━━━ Information shown
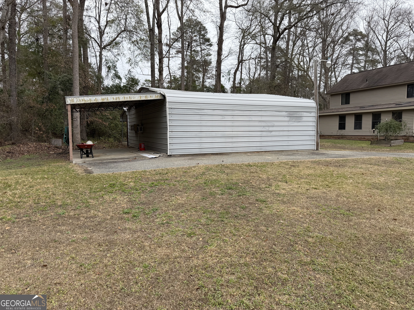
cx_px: 207
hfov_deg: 71.6
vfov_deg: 56.8
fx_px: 287
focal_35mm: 24
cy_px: 155
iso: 80
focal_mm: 6.76
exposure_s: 1/407
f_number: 1.78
━━━━━━
- [What this task involves]: Take the line that contains "vfov_deg: 56.8" and each line after it through the end of the records, and repeat them all exactly. Nothing else.

- [Exercise solution]:
vfov_deg: 56.8
fx_px: 287
focal_35mm: 24
cy_px: 155
iso: 80
focal_mm: 6.76
exposure_s: 1/407
f_number: 1.78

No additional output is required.